_What the exercise asks_
Copy out all the lines in the records that include the word "knee".

[Extracted entries]

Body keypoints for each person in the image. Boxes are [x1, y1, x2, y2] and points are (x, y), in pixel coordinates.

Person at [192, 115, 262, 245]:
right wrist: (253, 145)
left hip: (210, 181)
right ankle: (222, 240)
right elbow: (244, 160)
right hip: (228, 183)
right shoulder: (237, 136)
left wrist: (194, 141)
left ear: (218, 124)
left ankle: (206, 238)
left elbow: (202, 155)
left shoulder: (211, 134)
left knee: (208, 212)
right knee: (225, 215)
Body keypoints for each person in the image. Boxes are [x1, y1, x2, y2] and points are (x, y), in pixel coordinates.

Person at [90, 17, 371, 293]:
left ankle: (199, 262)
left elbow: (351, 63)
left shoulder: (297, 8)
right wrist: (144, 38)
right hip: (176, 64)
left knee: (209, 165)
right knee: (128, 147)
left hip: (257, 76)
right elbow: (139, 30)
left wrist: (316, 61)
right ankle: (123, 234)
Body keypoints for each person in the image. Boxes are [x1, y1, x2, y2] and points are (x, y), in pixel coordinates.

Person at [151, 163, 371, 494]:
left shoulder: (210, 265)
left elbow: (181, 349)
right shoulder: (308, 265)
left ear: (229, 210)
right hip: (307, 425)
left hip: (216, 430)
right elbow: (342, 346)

[/Extracted entries]
[Extracted entries]

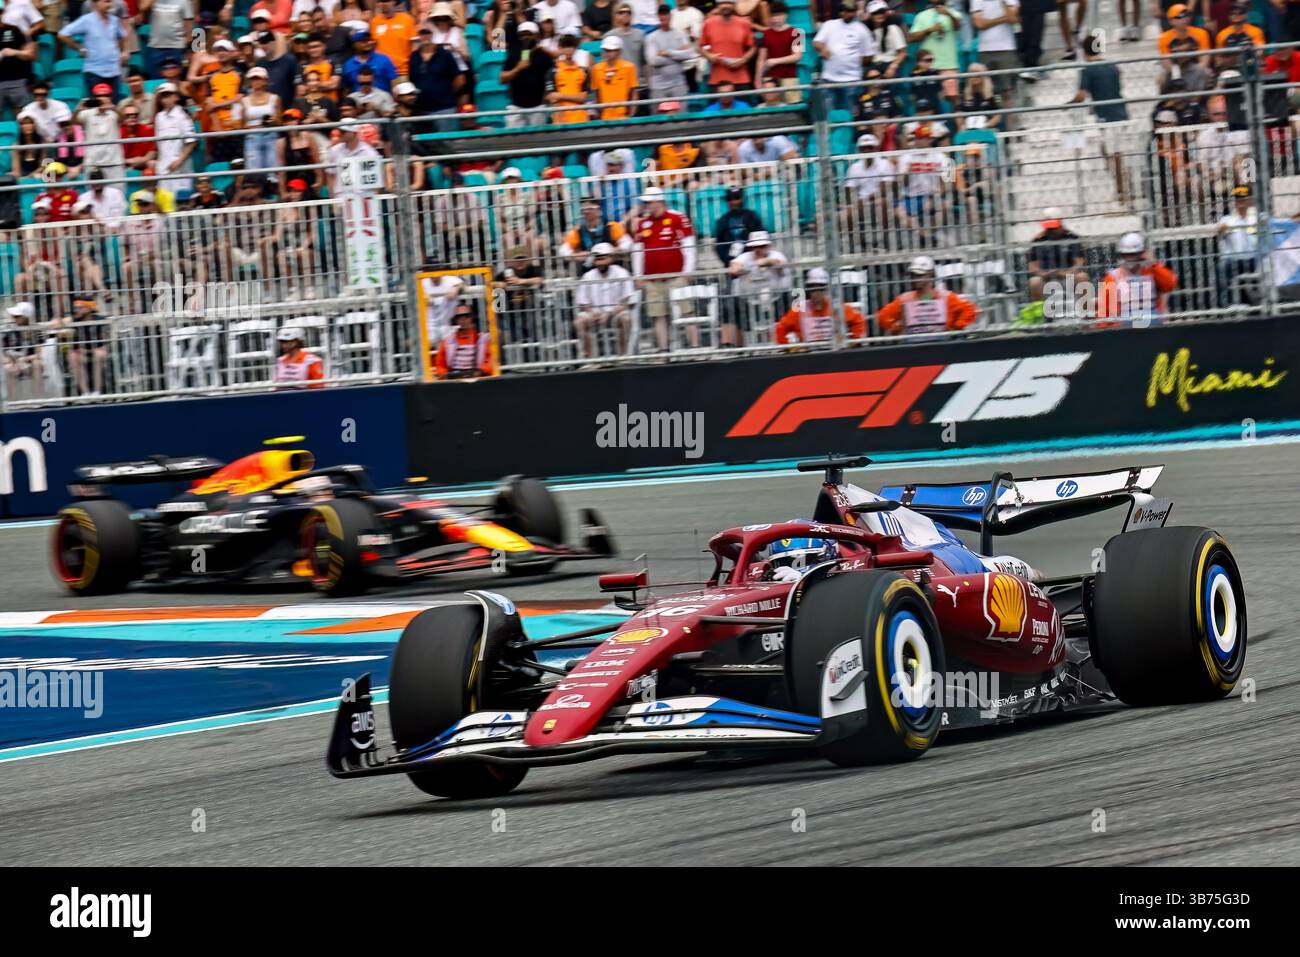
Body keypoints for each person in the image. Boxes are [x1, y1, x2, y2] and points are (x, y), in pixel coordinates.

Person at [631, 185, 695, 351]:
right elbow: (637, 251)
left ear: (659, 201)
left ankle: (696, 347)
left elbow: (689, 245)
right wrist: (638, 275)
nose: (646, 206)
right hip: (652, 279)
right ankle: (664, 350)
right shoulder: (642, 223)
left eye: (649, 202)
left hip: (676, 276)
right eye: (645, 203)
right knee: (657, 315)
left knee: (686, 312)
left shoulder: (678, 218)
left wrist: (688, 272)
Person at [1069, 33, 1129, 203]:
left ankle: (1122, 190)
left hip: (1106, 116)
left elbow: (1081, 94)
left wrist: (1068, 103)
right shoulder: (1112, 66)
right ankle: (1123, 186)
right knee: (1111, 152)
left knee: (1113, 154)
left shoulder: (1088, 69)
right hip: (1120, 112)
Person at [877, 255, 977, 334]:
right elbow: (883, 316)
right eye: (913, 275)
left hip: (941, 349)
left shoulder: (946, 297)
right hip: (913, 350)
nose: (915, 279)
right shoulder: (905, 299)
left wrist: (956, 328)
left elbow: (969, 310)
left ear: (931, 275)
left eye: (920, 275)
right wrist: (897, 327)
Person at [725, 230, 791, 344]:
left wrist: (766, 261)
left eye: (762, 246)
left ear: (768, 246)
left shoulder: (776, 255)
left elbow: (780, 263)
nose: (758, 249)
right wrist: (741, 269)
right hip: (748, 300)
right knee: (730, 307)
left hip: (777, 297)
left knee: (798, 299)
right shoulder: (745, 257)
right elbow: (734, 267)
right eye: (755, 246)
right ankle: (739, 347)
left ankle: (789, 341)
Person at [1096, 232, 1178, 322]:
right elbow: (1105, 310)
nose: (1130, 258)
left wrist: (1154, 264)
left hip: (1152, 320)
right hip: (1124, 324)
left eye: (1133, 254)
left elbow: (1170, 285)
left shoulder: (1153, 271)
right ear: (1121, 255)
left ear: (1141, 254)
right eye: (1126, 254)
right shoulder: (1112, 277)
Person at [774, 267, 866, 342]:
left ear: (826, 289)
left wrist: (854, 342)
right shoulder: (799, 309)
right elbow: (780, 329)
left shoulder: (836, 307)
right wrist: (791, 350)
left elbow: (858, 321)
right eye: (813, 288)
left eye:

[/Extracted entries]
[Extracted entries]

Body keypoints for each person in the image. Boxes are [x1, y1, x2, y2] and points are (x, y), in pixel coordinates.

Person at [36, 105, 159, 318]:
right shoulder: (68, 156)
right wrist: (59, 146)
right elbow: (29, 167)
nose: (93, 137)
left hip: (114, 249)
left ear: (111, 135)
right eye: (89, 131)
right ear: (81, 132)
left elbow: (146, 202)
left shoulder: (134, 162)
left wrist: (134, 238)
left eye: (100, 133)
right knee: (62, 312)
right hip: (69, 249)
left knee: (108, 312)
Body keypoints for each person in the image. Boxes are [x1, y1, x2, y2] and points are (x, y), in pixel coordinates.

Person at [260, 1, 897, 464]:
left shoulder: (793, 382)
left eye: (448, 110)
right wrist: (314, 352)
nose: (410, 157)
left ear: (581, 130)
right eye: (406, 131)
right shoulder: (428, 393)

[/Extracted entries]

_Answer section_
left knee: (208, 212)
right knee: (225, 215)
left knee: (209, 165)
right knee: (128, 147)
right knee: (657, 315)
left knee: (686, 312)
right knee: (1111, 152)
left knee: (1113, 154)
right knee: (730, 307)
left knee: (798, 299)
right knee: (62, 312)
left knee: (108, 312)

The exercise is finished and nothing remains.